Saturday, 29 January 2011

MPM meets... Doctor P - January 28th 2011

Doctor P is becoming a household name in the dubstep scene, with his hit 'Sweet Shop' dropped by almost every DJ and producer at live shows across the country. Following the success of his single 'Big Boss', Moshpit Magazine caught up with a surprisingly shy Doctor P after a knockout set at Cheltenham nightclub, Dakota.


How did 'Doctor P' start out?
Doctor P: I was making music for years, obviously, since I was about 12 or something. I've had a number of DJ names. I was DJ Rainbow for a bit...

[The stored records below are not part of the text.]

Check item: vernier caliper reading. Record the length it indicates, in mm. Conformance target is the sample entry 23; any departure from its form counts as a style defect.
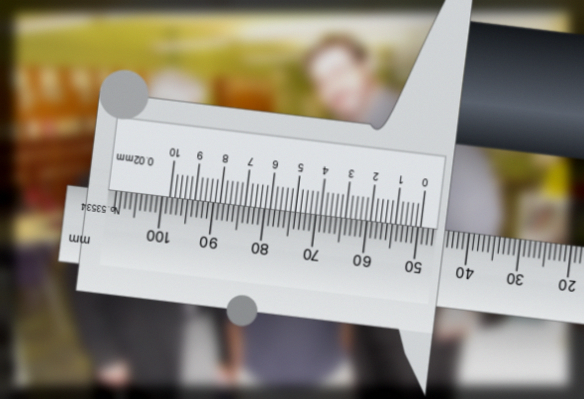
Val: 49.5
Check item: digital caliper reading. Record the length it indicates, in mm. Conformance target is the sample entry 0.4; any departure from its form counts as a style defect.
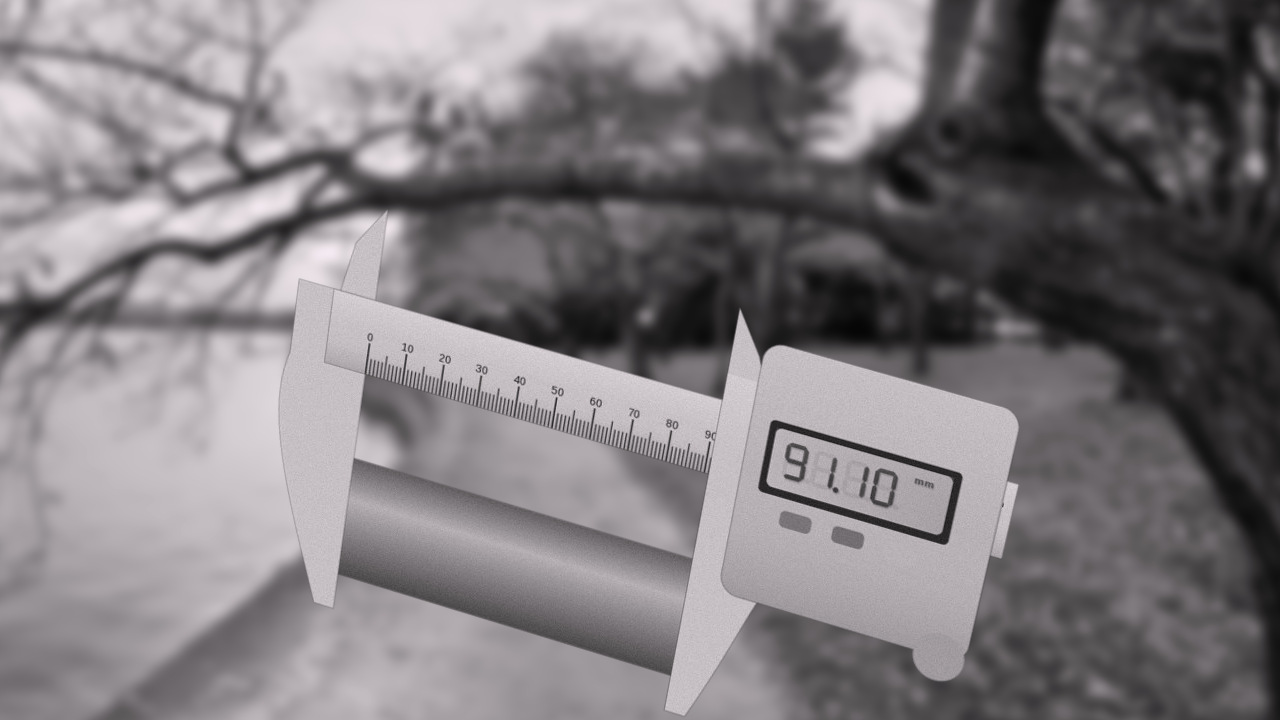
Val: 91.10
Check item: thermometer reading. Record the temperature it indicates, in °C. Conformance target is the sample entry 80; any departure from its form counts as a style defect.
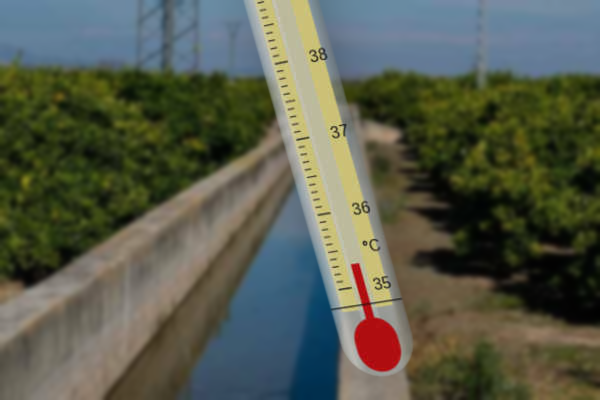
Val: 35.3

That was drum 'n' bass, wasn't it?
Doctor P:
Yeah. Then I went on to DJ Picto. Never really got anywhere with any of these names. Then I started making dubstep, and thought I better come up with a new name, so picked Doctor P out of the blue. Absolutely no reason for that or anything.
 
What would you be doing if you weren't in the music business?
Doctor P: I'd probably be a graphic designer. That was my ambition, to be honest. I studied Art and everything.
 
Did you have any musical training before you started producing?
Doctor P:
I started the drums when I was 13, so that's like my musical training I suppose. I think I got up to about grade 3, but then I just sort of stopped doing that.
 
What's your favourite thing about what you do?
Doctor P: It's probably just the sort of knowledge that I've managed to achieve what I set out to achieve. It's sort of what I always wanted to do. I sort of saw it as an ideal eventuality, but I never really expected it to happen. Obviously, it has happened, which is pretty amazing.
 
What's been the best experience of your career so far?
Doctor P: That's a tough question, I get asked that a lot and I don't really have an answer for it. It's kinda like every week, something new happens. Kind of, every week is better than the last week at the moment. I'm kinda waiting for it to dip off and start getting worse. But at the moment...everything's going alright at the moment.
 
What are the best and worst things about touring?
Doctor P: The worst thing is it's surprisingly boring. A lot of travelling. I mean, I'm going to Romania tomorrow, that's just one day, and that's just like a four-hour flight or something, sit on my own in a hotel for a bit, four-hour flight home again. It's just boring. I mean, I did three weeks on my own in Australia and New Zealand. Just every day on my own. With promoters and stuff, but basically on my own. It's really boring. The best bit, obviously the show every night. It's fun. It's sort of like 23 hours of boredom and one hour of extreme fun, basically, that's what a tour is.
 
What music do you listen to other than dubstep?
Doctor P: I kind of listen to folk-y stuff, sort of 60's [music]. That's my main interest. Kind of like Simon and Garfunkel, bit of Led Zep, that sort of thing. Try and go as far away from dubstep as possible when I'm at home.
 
Is there anyone you think people should check out right now?
Doctor P: Skrillex. He's the one I'm keeping my eye on at the moment.
 
What have you got in store for 2011?
Doctor P: I've got a CD coming out in March, end of March, which is kinda like an album, but from everyone on the label. It's like a compilation of stuff that's not out yet.

I heard Flux [Pavilion] is working on his own album.
Doctor P: Yeah. He is. I've heard a couple of bits off it. It's good. It's as good as you expect it to be.

Is it competitive between you guys?
Doctor P: We don't really talk about being in competition, but we obviously are in complete, direct competition with one another. We get the sales reports, we see exactly who's sold what.

Circus Records, how did that come about?
Doctor P: Me and Flux, we were making dubstep. And I was sort of making tunes with Swan-E as well, and he had his own label. So we decided to make a label together, basically, just to see what happens. With Swan-E's experience and our tunes, it seems to have been a winning formula.
 
Where do you think dubstep will stand in the future of the music industry?
Doctor P: I don't know really. It's tough to say. A couple of years ago, I could see dubstep growing a little bit, but I didn't really have a clue where it was gonna go, but I wouldn't have predicted it was gonna be here, as big as it is now. So I could predict something but I'd definitely be wrong. It could go anywhere. I think it's pretty much taken over the world. I think I heard four or five dubstep tracks on the A-List on Radio One at the moment. It's ridiculous. No drum 'n' bass or anything like that, it's all dubstep.

In that future, where would you like to stand?
Doctor P: I dunno, I don't wanna be so commercialised. I don't wanna be a household name really, I think I try and avoid that. You lose a lot of people's respect if you become this commercialised. I'd like to be the big name on the underground, rather than the producer for Britney Spears or whatever.